An intern deployed our Discourse site on DigitalOcean with OpenAI using an API endpoint connected to the Discourse AI plugin. The site is working great. The intern suggested that they look at HuggingFace TGI. I’m trying to provide guidance to the intern to see if they are on the correct track with regards to HuggingFace. I believe that they are suggesting self-hosted HuggingFace TGI to reduce costs. However, when I look at the GPU costs of hosting, it seems expensive.
I could ask the intern to propose specific services and costs, but I’m trying to help with strategic guidance. The alternative is for the intern to continue to test OpenAI, Anthropic, Gemini.
Is there any advice on what I should assign the intern?
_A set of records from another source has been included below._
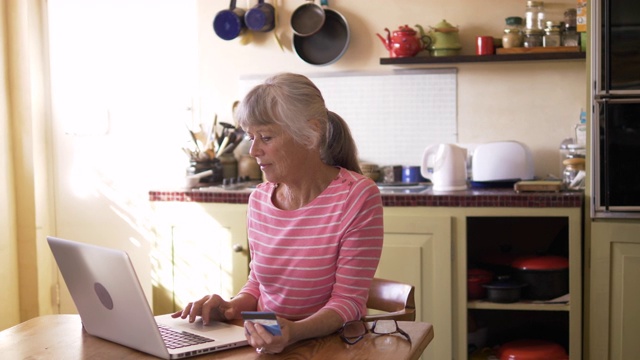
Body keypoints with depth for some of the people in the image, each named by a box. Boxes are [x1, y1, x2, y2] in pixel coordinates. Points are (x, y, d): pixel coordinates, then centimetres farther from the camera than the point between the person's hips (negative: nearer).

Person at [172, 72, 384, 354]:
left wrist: (295, 332, -29)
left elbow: (348, 300, -12)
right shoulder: (259, 199, 5)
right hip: (267, 343, 4)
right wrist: (231, 308, -3)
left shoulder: (357, 196, -12)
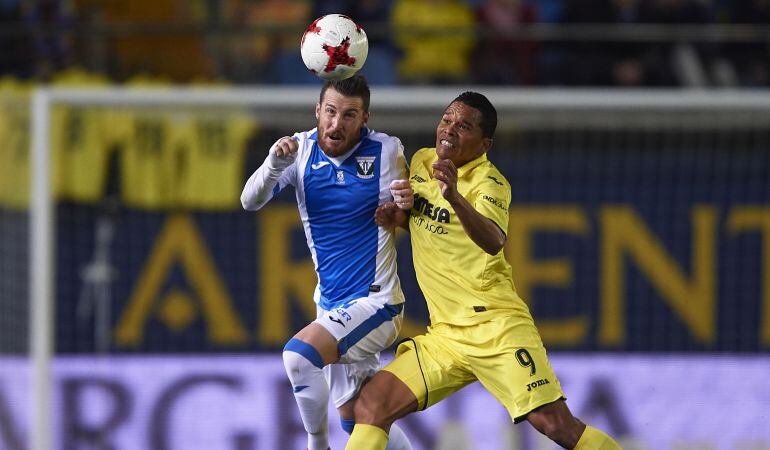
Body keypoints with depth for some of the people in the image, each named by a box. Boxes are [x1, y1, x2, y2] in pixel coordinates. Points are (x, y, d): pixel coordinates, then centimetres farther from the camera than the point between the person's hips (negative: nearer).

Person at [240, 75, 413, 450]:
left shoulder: (387, 151, -10)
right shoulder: (301, 149, -4)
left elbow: (410, 223, 4)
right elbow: (251, 201, -13)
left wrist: (408, 204, -21)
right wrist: (275, 163, -32)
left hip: (375, 302, -6)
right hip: (331, 303, 6)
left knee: (299, 355, -28)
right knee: (354, 418, 14)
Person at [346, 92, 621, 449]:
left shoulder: (489, 183, -11)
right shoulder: (421, 161, 9)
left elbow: (493, 241, -32)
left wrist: (455, 197, -50)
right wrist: (395, 215, 7)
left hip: (496, 327, -6)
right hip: (445, 336, 6)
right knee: (371, 406, -7)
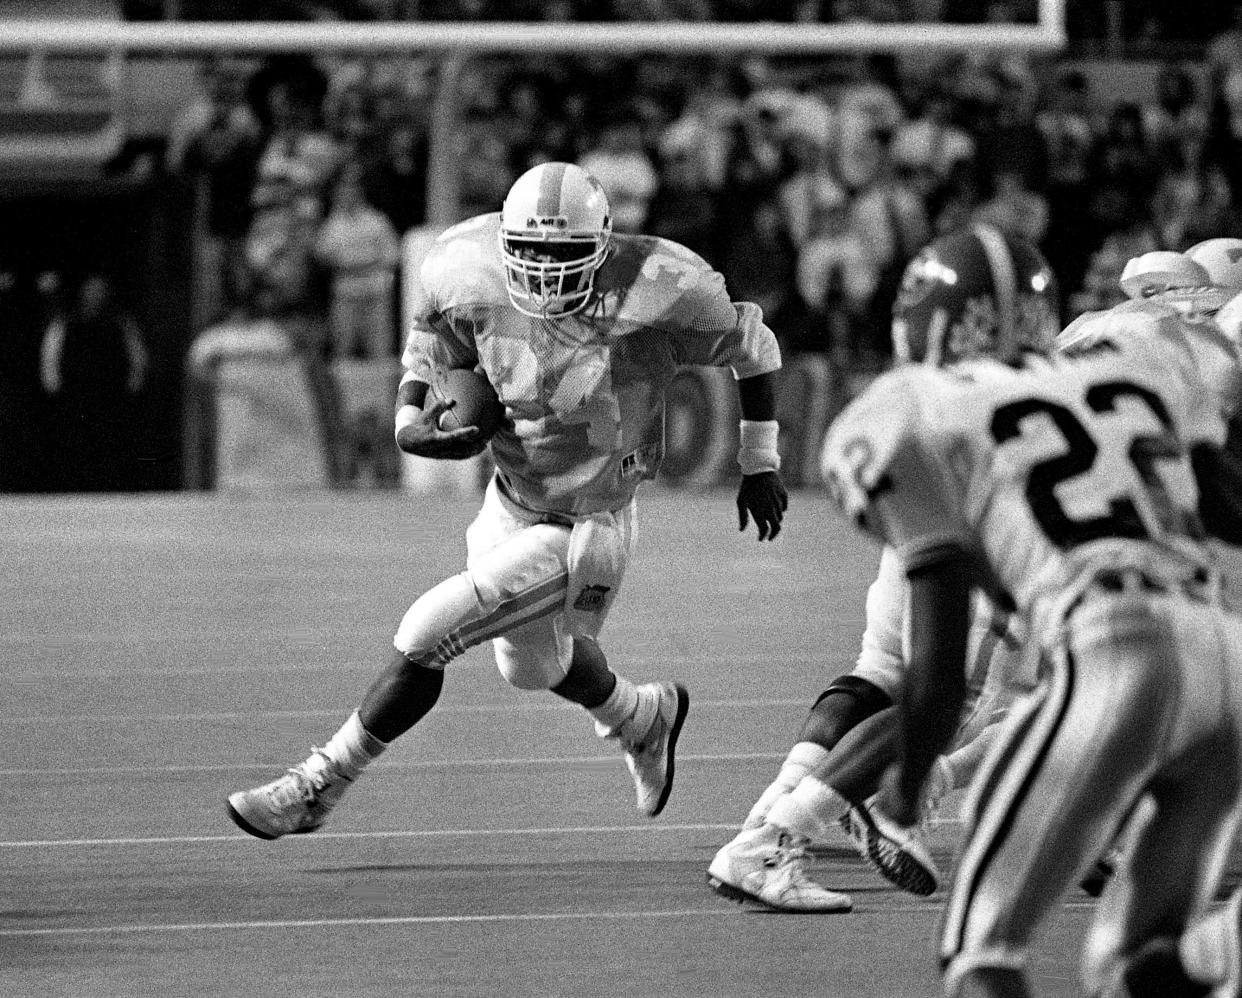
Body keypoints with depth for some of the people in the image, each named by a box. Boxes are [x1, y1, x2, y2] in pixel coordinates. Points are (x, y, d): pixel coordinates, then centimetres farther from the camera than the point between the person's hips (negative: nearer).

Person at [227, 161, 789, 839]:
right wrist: (409, 426, -19)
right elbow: (428, 351, 2)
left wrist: (760, 463, -3)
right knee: (531, 666, 27)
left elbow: (751, 343, -10)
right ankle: (642, 720, 58)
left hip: (583, 533, -6)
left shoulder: (651, 296, -29)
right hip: (510, 504, 6)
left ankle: (320, 785, 4)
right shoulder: (473, 281, -18)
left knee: (427, 634, -13)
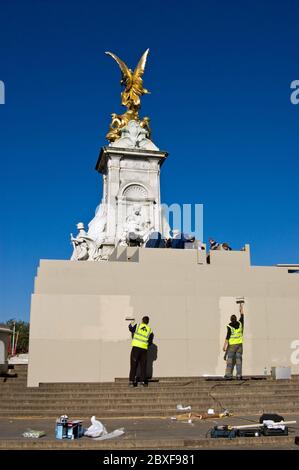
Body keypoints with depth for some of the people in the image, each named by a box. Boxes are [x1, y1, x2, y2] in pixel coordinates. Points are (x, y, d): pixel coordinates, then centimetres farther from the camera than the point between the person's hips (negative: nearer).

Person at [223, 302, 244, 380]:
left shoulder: (229, 326, -9)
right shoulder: (240, 323, 2)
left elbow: (228, 336, -13)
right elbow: (242, 315, 20)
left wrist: (224, 346, -9)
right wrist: (241, 307, 32)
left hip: (232, 345, -4)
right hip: (239, 344, 4)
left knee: (230, 359, -1)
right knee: (238, 359, 2)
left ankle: (228, 374, -9)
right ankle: (239, 375, -3)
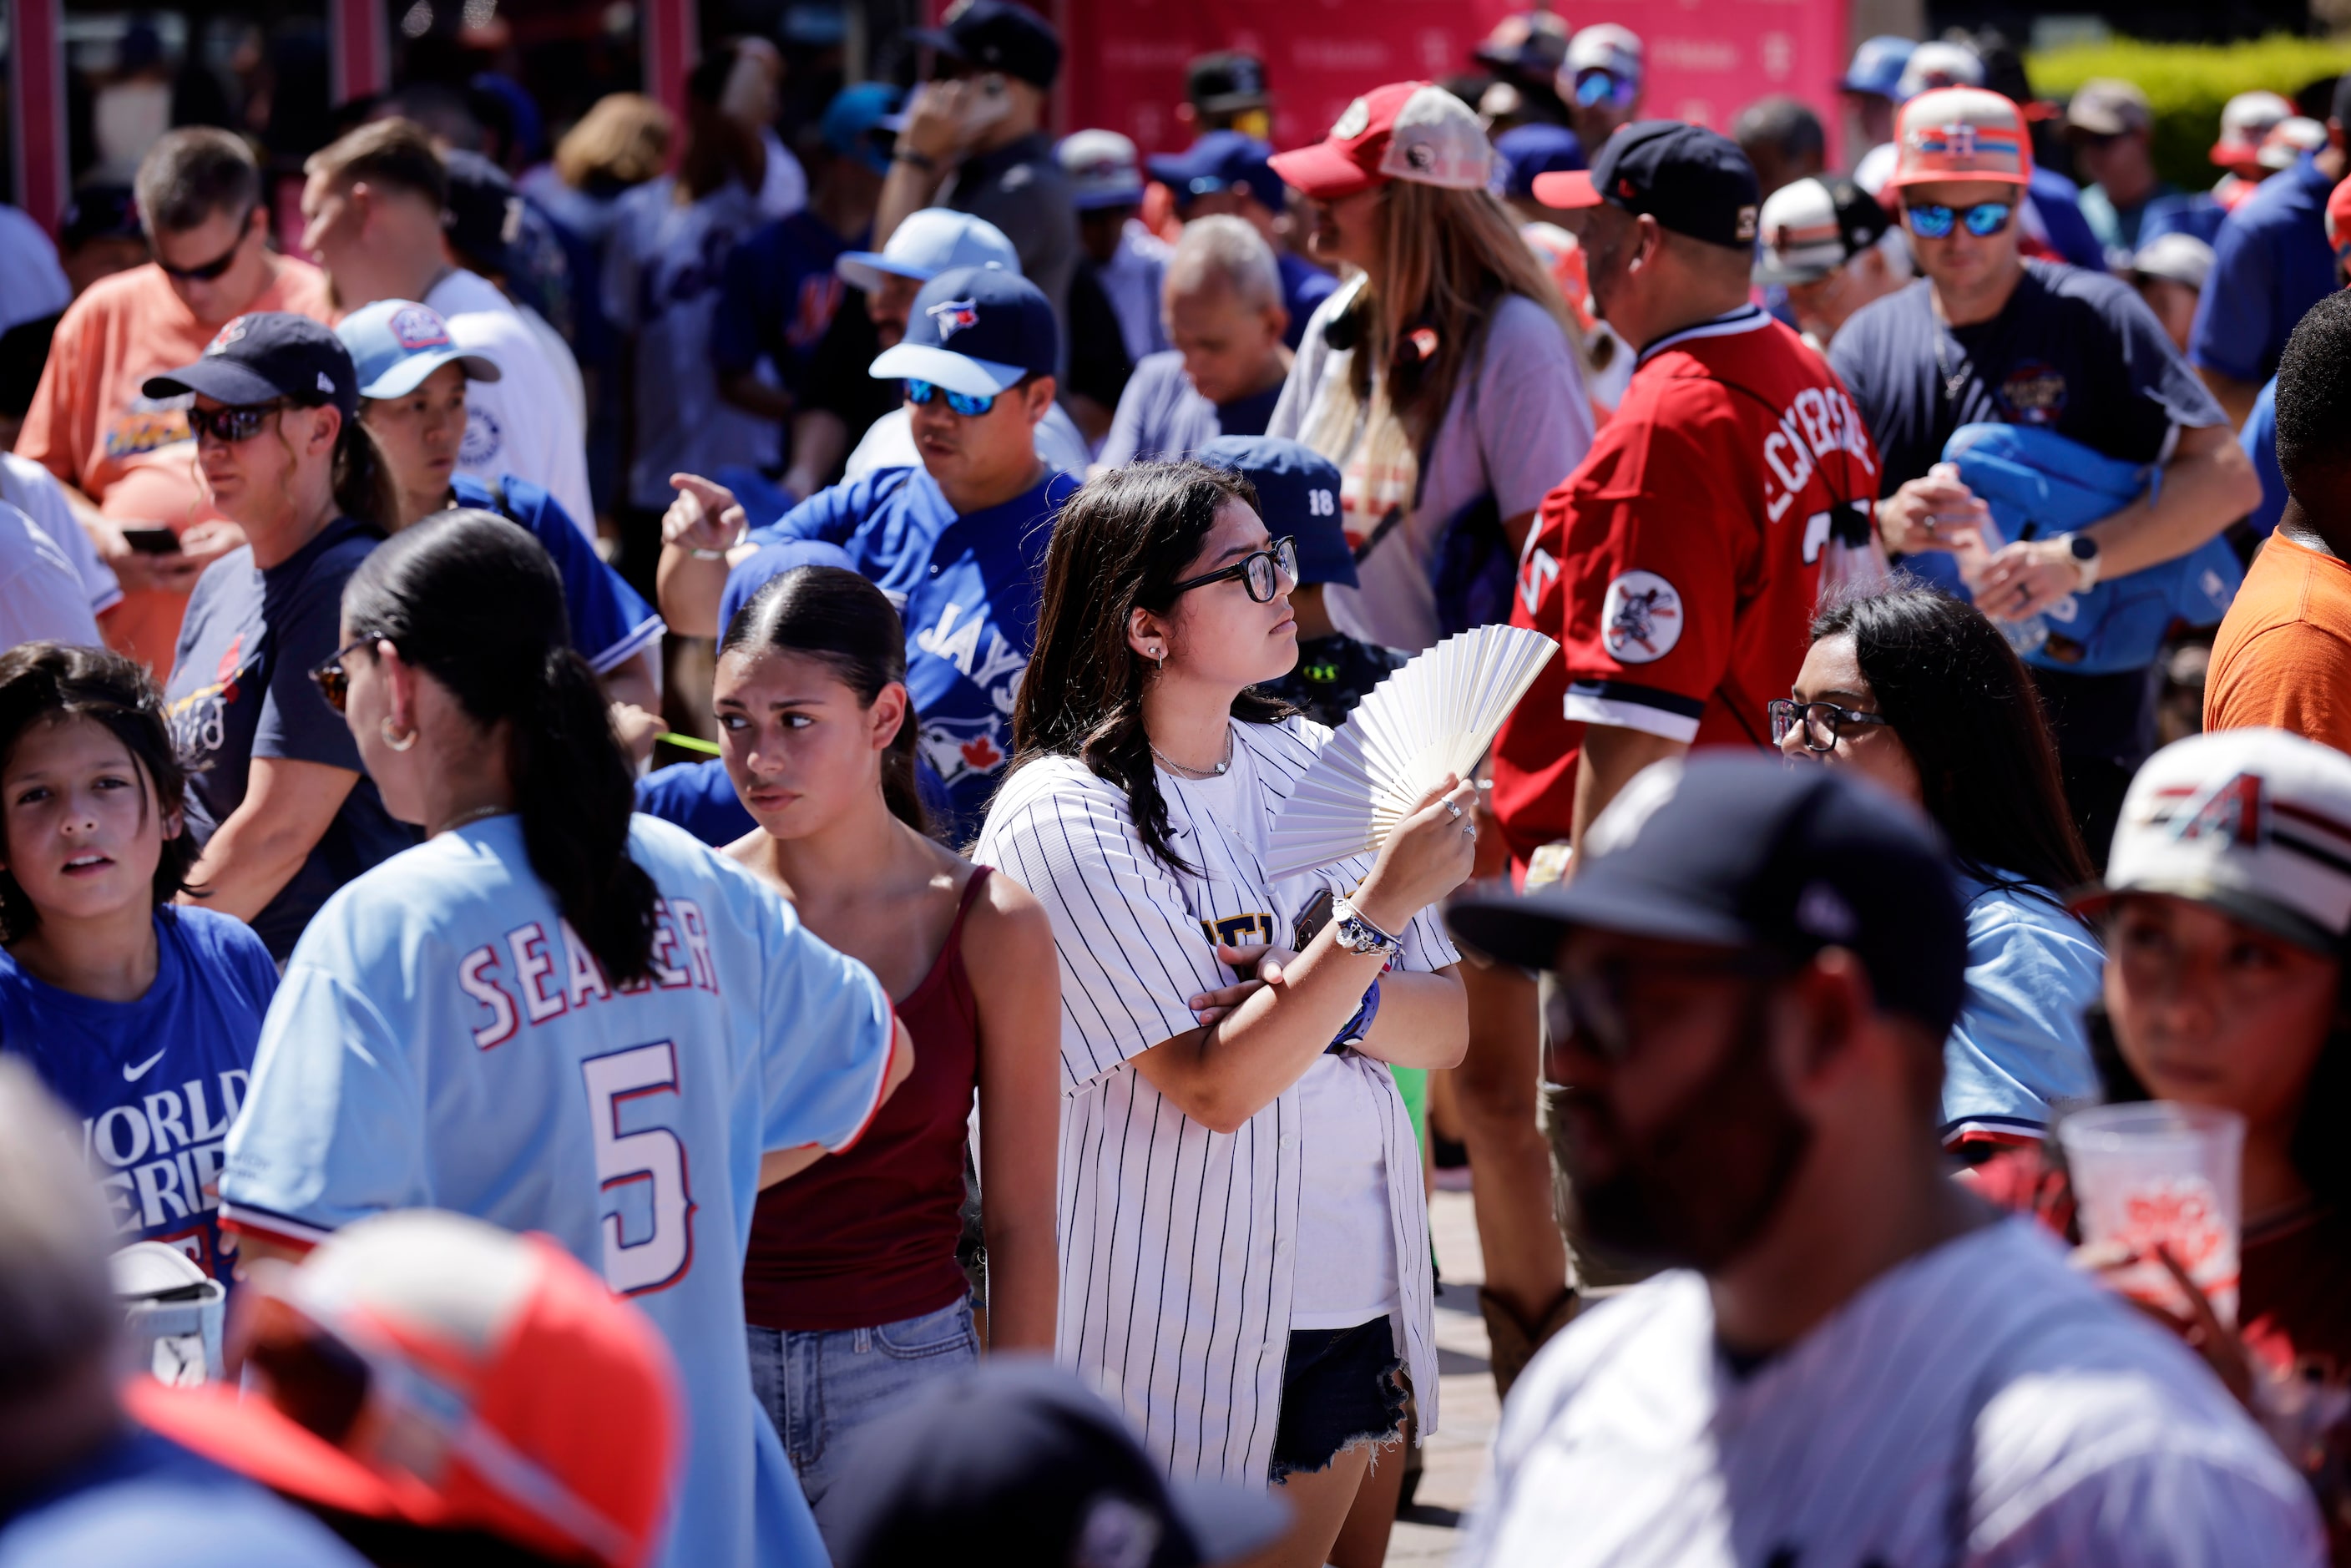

The basic idea is to implement Discourse AI on a production deployment of Discourse and then ask the customer (the one funding the community) to pay some additional service fee to maintain the AI and promote the new features.
As far as intern assignments, I could also assign them to look at the Hugging Face Inference API. Is it cheaper than using the OpenAI API?
Is anyone using specific services from Google Cloud, AWS, Azure to host the TGI?
For example, for AWS, should they look at g4dn.xlarge or g5.xlarge
For a single instance, it will be hard to beat API pricing, as with API pricing you pay per call, whereas when running TGI, you pay per hour the server is running.
Let’s say you are running Llama 3.1 8B in a g6.xlarge; that will cost you approximately $600 a month. This could give you around 450M tokens in Anthropic Claude 3.5 Haiku.
Running your own LLM makes sense when you need either privacy or scale.
Thank you for your response. $600/month for Llama 3.1 8B in g6.xlarge would be reasonable cost, but as you graciously pointed out, the API cost would be cheaper. Thus, we’ll likely go with the OpenAI and other API costs. What are the privacy concerns?
For the purpose of experimentation with HuggingFace TGI, is there anything cheaper than $600/month that we could use for testing? For example, can the intern turn off the GPU instance when they are not working? I’m trying to figure out what to recommend to them. I am somewhat confused as to the costs for the GPU-enabled containers and I don’t want to put the burden of the cost recommendation on the intern. If they make a mistake with the purchase of a container, they may feel bad.
What I’d like to do is buy them the resources, then instruct them to test out HuggingFace TGI in the resource that I purchased for them. They can then report back on any performance or result optimization differences.